TEXT PROVIDED:
* Begin *

Overview of verification states

Samples can be in the following verification states:

Icon State Description
intent-assigned Intent-assigned A half-filled circle icon indicates that the sample has been assigned an intent.
For example, via .txt or TRSX file upload, by adding a sample using Try, or by manually adding a sample phrase or sentence to an intent in the Mix.nlu UI.
Sample may or may not be annotated.
Impact of this state on the model: Samples assigned this state will only be used to detect the intent. The data provided by this sample will not be used to detect the presence of Entities.
annotation-assigned Annotation-assigned A filled-circle icon indicates that the sample has been assigned an intent and annotation is complete.
Sample can be annotation-assigned via TRSX file upload or in the Mix.nlu UI.
Sample may or may not be annotated.
Impact of this state on the model: Samples assigned this state are used to detect the intent as well as any annotated entities. If such a sample contains a literal that appears in an entity but is not annotated, it will be used as a "counter example" for that entity; that is, it will lower the chance of such entity literals being detected.
excluded Excluded A "pause" icon indicates that the sample, although assigned an intent, is to be Excluded from the model.

* End *

Please pull from the verification states text the passage between "Samples can be" and "assigned an intent.", inclusive, copying it word for word.

DATA BLOCK:
* Begin *

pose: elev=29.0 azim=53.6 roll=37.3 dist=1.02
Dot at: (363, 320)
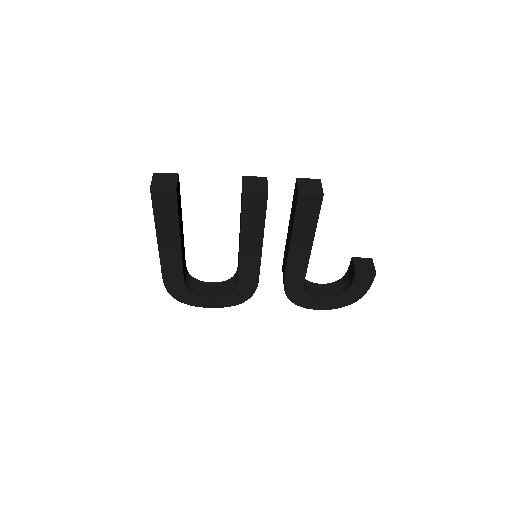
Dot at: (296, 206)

* End *

COMPLETE OUTPUT:
Samples can be in the following verification states:

Icon State Description
intent-assigned Intent-assigned A half-filled circle icon indicates that the sample has been assigned an intent.